Directions: Only these lines of the data below are wanted: the one with "#d8e6dc; stroke: #14181c;", the one with "M1515,111L1529,192L1509,195L1495,115Z", and any lines between them, each repeated exactly.

********

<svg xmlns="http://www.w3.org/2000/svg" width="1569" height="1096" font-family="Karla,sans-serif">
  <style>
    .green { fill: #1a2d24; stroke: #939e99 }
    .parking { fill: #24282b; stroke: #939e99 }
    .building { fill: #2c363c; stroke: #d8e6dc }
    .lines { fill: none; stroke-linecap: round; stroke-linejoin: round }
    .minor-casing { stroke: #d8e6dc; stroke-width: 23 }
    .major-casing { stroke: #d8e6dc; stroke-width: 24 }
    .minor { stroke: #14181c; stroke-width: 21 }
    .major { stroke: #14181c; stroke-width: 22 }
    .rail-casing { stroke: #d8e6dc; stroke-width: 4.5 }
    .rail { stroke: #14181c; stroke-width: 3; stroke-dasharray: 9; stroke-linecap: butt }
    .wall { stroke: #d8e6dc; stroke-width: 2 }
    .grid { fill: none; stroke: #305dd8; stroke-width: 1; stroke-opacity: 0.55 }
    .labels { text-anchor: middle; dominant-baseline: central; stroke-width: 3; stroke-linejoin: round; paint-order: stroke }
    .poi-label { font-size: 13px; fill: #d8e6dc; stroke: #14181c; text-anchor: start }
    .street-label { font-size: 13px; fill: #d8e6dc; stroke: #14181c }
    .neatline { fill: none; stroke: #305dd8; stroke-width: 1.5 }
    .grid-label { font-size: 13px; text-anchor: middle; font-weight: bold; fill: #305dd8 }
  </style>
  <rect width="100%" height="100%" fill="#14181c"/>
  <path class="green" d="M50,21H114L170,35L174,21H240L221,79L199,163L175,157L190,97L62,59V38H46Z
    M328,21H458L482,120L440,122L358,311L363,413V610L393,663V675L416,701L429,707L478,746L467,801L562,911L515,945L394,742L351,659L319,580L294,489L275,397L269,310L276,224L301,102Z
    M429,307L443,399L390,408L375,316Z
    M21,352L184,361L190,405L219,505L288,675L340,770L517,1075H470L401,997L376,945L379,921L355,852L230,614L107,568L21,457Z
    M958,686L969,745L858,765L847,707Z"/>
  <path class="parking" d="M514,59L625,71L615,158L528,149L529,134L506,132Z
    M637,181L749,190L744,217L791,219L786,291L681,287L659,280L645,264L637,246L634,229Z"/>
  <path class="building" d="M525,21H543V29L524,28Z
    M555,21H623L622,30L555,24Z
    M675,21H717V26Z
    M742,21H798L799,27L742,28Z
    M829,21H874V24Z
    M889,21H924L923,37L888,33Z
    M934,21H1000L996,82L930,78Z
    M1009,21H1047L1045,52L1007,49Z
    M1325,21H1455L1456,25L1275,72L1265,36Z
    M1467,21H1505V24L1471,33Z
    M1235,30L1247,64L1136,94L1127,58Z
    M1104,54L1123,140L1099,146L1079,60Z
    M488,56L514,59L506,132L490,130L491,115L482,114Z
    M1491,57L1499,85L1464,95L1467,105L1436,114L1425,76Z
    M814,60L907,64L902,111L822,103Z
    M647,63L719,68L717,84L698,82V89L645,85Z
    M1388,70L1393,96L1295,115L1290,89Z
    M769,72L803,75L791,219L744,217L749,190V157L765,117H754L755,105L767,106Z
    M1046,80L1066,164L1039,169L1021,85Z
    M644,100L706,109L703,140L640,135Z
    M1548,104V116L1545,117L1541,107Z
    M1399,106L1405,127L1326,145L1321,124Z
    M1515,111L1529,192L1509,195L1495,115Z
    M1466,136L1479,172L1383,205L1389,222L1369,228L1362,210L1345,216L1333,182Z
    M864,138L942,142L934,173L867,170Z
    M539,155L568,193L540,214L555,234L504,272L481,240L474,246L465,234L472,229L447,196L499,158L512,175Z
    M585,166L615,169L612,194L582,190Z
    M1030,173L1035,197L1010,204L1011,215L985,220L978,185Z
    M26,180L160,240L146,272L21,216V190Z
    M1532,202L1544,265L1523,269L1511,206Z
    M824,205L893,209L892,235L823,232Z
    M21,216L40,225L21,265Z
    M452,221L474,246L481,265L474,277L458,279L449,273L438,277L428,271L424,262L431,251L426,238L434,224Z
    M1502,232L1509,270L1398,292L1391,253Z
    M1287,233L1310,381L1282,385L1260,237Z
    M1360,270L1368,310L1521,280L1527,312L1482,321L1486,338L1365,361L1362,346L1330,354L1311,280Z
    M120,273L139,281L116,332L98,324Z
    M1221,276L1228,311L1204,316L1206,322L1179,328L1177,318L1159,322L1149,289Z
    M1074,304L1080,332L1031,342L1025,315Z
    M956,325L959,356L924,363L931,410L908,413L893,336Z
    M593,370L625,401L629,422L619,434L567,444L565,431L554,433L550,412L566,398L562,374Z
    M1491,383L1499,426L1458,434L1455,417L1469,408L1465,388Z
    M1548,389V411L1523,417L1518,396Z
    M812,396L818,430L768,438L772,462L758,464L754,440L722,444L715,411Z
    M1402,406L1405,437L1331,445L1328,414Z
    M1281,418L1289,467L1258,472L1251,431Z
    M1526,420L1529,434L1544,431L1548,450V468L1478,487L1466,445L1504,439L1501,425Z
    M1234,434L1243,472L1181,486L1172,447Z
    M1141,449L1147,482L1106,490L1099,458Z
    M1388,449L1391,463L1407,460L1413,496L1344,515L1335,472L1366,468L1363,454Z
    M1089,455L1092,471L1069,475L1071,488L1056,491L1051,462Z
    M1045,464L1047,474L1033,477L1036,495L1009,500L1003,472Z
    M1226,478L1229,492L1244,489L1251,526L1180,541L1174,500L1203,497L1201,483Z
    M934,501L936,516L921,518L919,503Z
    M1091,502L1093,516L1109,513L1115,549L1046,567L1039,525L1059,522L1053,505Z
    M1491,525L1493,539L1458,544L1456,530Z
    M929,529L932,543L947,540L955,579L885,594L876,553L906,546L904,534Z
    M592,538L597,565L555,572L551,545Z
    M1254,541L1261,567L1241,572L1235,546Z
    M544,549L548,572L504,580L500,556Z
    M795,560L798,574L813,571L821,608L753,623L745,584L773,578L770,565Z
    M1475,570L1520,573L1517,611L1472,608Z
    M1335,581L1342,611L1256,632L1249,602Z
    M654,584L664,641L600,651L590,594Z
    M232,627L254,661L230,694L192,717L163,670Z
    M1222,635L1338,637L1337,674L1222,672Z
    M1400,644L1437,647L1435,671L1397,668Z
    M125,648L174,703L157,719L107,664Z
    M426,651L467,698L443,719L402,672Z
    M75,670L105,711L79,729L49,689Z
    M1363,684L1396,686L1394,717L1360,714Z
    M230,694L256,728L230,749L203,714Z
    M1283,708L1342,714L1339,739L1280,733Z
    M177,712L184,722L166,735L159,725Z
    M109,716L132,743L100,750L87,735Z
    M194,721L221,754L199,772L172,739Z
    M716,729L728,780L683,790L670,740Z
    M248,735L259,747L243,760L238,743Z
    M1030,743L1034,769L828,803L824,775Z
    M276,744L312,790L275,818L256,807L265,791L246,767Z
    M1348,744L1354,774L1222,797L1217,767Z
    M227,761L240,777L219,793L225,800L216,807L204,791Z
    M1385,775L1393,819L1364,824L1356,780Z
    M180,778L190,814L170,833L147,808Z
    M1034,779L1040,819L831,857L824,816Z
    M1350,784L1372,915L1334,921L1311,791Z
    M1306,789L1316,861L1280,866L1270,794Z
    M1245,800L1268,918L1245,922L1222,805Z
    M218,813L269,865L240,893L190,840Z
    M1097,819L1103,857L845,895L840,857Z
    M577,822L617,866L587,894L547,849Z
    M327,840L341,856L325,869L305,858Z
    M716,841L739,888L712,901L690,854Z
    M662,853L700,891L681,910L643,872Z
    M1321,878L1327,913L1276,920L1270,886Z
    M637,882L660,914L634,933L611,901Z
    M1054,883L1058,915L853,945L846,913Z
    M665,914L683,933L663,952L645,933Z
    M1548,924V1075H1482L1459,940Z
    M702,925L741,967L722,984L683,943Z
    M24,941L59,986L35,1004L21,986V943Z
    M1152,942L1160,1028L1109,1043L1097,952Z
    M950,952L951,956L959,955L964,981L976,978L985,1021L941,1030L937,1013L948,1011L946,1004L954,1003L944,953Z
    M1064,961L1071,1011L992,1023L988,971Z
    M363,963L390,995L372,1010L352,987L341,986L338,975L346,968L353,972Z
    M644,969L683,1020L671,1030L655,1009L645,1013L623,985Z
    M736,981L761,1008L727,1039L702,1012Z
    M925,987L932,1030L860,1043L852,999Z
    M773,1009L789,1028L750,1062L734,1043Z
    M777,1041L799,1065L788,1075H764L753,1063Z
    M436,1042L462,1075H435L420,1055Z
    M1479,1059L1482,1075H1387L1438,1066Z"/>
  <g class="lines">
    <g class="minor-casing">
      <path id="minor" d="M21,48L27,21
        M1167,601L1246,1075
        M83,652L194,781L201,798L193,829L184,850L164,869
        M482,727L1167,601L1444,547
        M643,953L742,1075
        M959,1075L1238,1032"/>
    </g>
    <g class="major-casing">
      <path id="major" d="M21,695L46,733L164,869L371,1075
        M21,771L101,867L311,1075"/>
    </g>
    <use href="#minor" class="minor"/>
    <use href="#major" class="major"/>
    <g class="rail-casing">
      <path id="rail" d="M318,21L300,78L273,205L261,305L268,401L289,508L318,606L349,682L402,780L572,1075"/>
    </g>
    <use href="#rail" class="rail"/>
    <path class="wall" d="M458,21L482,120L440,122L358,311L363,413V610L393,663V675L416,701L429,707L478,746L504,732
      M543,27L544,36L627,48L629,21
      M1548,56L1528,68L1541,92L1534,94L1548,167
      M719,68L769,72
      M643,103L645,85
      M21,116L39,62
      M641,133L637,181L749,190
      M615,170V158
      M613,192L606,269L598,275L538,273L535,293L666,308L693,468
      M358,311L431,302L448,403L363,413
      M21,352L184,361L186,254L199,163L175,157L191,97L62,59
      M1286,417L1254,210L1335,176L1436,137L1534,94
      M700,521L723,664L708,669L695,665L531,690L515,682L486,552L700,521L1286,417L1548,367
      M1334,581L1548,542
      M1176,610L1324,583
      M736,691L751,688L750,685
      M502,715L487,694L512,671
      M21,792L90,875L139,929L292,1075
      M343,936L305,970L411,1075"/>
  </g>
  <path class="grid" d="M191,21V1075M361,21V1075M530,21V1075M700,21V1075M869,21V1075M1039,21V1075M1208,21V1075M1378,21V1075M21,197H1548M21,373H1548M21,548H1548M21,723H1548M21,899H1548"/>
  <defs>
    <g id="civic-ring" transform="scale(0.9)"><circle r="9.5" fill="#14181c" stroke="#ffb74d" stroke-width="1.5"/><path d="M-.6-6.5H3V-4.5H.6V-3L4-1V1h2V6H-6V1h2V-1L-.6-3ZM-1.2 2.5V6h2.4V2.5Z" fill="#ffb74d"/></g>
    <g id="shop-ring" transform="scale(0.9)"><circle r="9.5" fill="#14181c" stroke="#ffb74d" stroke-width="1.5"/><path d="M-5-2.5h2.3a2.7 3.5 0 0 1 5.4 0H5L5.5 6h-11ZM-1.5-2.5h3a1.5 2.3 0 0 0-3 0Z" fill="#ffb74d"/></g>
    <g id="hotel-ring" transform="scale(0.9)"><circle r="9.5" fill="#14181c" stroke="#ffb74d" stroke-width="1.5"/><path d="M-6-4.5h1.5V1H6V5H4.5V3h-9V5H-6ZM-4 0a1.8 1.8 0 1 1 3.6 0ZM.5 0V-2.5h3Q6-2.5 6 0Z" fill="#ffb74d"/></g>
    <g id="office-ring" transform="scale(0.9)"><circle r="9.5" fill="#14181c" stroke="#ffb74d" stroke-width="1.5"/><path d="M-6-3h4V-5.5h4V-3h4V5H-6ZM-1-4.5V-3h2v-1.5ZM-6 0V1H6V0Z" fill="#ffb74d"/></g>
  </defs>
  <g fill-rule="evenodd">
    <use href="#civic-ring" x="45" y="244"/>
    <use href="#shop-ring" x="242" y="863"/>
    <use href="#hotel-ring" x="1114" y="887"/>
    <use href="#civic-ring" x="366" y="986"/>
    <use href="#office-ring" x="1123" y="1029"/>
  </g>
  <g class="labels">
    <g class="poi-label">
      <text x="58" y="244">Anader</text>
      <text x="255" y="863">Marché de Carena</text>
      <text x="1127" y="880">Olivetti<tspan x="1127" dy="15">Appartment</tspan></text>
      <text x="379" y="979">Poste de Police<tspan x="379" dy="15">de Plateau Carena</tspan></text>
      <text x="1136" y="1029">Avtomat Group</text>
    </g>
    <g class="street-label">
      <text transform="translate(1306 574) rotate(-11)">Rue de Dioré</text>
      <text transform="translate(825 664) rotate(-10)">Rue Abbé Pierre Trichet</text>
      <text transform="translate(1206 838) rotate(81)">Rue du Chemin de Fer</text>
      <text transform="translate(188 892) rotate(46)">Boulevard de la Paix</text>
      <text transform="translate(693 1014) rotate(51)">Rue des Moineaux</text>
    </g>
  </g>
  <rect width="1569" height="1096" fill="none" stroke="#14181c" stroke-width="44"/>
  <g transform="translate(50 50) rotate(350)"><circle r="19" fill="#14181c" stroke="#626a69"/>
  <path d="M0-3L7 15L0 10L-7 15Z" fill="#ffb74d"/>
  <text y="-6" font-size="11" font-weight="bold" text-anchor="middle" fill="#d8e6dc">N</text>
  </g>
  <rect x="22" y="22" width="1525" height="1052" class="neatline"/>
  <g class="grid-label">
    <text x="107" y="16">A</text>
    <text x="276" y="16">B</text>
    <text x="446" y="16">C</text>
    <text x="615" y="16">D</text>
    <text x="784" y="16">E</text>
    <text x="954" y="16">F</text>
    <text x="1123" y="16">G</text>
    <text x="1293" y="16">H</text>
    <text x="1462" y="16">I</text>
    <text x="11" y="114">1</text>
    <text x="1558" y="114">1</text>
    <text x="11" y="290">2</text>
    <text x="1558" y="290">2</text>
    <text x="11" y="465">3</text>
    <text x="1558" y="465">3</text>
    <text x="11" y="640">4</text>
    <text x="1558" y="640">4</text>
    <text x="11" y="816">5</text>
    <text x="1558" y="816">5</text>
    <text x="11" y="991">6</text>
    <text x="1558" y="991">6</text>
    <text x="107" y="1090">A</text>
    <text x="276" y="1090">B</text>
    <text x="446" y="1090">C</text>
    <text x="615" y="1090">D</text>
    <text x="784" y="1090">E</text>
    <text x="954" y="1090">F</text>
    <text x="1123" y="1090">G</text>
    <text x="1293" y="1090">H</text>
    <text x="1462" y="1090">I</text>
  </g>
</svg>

********

Output of the task:
    .poi-label { font-size: 13px; fill: #d8e6dc; stroke: #14181c; text-anchor: start }
    .street-label { font-size: 13px; fill: #d8e6dc; stroke: #14181c }
    .neatline { fill: none; stroke: #305dd8; stroke-width: 1.5 }
    .grid-label { font-size: 13px; text-anchor: middle; font-weight: bold; fill: #305dd8 }
  </style>
  <rect width="100%" height="100%" fill="#14181c"/>
  <path class="green" d="M50,21H114L170,35L174,21H240L221,79L199,163L175,157L190,97L62,59V38H46Z
    M328,21H458L482,120L440,122L358,311L363,413V610L393,663V675L416,701L429,707L478,746L467,801L562,911L515,945L394,742L351,659L319,580L294,489L275,397L269,310L276,224L301,102Z
    M429,307L443,399L390,408L375,316Z
    M21,352L184,361L190,405L219,505L288,675L340,770L517,1075H470L401,997L376,945L379,921L355,852L230,614L107,568L21,457Z
    M958,686L969,745L858,765L847,707Z"/>
  <path class="parking" d="M514,59L625,71L615,158L528,149L529,134L506,132Z
    M637,181L749,190L744,217L791,219L786,291L681,287L659,280L645,264L637,246L634,229Z"/>
  <path class="building" d="M525,21H543V29L524,28Z
    M555,21H623L622,30L555,24Z
    M675,21H717V26Z
    M742,21H798L799,27L742,28Z
    M829,21H874V24Z
    M889,21H924L923,37L888,33Z
    M934,21H1000L996,82L930,78Z
    M1009,21H1047L1045,52L1007,49Z
    M1325,21H1455L1456,25L1275,72L1265,36Z
    M1467,21H1505V24L1471,33Z
    M1235,30L1247,64L1136,94L1127,58Z
    M1104,54L1123,140L1099,146L1079,60Z
    M488,56L514,59L506,132L490,130L491,115L482,114Z
    M1491,57L1499,85L1464,95L1467,105L1436,114L1425,76Z
    M814,60L907,64L902,111L822,103Z
    M647,63L719,68L717,84L698,82V89L645,85Z
    M1388,70L1393,96L1295,115L1290,89Z
    M769,72L803,75L791,219L744,217L749,190V157L765,117H754L755,105L767,106Z
    M1046,80L1066,164L1039,169L1021,85Z
    M644,100L706,109L703,140L640,135Z
    M1548,104V116L1545,117L1541,107Z
    M1399,106L1405,127L1326,145L1321,124Z
    M1515,111L1529,192L1509,195L1495,115Z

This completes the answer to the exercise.